Out of the Animation Ghetto: Clare Kitson and Her Muffia

Over the last few years, Channel 4 has helped put a new face on British animation. Jill McGreal reports how women will lead the broadcaster into series television using the irreverent talents of Candy Guard and Sarah Ann Kennedy.
Posted In | Magazines: AnimationWorld

Animation moves around the globe finding the right conditions of production and digging in for the duration. At various times, and for various reasons, the best work has to come out of America, Canada, Eastern Europe...wherever the climate permitted.

Sometime in the eighties it landed in Britain, where animators began to produce increasingly confident work resulting in the recent run of international prizes. At the recent Pre-Selection Committee for the Zagreb World Festival of Animated Film, now thankfully back on form after a rocky war-torn patch, there were 450 entries to the competition section, of which 133 were from Britain--by far the largest number for any one country.

The standard of this work was high and the range of subject matter, techniques and individual styles stretched across the board.
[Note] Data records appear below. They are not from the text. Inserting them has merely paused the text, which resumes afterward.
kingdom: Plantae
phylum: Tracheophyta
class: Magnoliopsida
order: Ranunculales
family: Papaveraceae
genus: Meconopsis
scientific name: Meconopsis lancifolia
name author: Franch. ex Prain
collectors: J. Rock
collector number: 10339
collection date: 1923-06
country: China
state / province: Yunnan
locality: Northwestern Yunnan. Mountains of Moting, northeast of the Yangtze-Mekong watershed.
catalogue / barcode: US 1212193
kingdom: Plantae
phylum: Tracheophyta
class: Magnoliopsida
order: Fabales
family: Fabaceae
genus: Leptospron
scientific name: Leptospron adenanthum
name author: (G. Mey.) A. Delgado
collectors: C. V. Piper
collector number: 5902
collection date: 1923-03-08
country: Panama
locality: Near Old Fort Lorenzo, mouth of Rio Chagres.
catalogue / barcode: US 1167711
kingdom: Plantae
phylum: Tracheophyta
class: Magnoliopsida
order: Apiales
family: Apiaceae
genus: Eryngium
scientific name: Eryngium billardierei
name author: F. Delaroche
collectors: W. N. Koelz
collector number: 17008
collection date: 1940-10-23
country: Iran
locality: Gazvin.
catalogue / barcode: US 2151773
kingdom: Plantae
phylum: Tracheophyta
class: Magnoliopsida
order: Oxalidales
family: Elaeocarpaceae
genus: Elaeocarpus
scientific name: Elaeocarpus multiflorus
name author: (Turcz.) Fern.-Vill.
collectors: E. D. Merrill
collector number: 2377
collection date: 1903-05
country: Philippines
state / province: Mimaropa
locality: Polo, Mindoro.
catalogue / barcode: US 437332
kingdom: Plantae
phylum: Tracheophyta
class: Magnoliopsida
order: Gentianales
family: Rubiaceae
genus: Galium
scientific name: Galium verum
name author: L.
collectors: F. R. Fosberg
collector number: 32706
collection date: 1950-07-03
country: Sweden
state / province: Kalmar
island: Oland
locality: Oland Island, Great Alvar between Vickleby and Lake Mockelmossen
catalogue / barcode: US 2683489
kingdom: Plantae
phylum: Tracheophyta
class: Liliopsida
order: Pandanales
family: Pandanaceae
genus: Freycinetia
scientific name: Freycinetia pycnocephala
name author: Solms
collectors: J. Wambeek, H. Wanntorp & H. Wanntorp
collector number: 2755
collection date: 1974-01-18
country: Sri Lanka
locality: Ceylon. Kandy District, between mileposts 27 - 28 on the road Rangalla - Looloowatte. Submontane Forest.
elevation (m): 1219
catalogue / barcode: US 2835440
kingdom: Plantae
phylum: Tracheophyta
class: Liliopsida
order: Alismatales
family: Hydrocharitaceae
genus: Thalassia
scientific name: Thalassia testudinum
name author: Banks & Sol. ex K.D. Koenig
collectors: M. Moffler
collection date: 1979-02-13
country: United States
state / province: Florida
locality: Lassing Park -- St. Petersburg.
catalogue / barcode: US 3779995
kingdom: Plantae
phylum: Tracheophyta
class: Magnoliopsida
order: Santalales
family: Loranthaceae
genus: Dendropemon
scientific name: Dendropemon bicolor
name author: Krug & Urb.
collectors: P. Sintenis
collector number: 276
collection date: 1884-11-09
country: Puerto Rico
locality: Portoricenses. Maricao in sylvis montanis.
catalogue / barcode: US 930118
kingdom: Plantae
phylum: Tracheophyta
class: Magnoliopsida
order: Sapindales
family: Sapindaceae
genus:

There were robust showings of experimental, political, personal and narrative work commissioned or produced by a host of national and local funding bodies.

It's an interesting time for any filmmaker to be at work in the UK. In the past decade and a half, along with other Western democracies, we have, according to the pundits, entered a new post-modern era. In Britain, this era was ushered in by Thatcherism in 1979, where the population is still held in the moral grip of its right-wing politics of conviction--despite the succession of scandals, resignations, sackings, by-election losses and a distinct change in the political atmosphere.

But not all of the social change of the last decade has been for the worse. The trickle down effect of the 1974 Sexual Discrimination Act began to speed up as the eighties-style ideologies promoted individualism wherever it came from--post-feminism arrived as part of the post-modern package.

Deregulation of the public service sector--a Thatcherite imperative and definitive of the pattern of social change in the UK over the past decade--started in a small way when Channel 4 began transmitting on November 2, 1982; it was a daring move, which increased the number of television channels available in the UK from three to four!

Animation for Adults
The channel's mandate to deliver innovative work to specialized audiences was interpreted generously and, as part of a wider scheduling experiment, animation for adults was given its own commissioning department. It's impossible not to link this development with the growth of animation in the UK; indeed, Channel 4's role in the benign circle of funding and stimulation of talent has been recognized at all levels.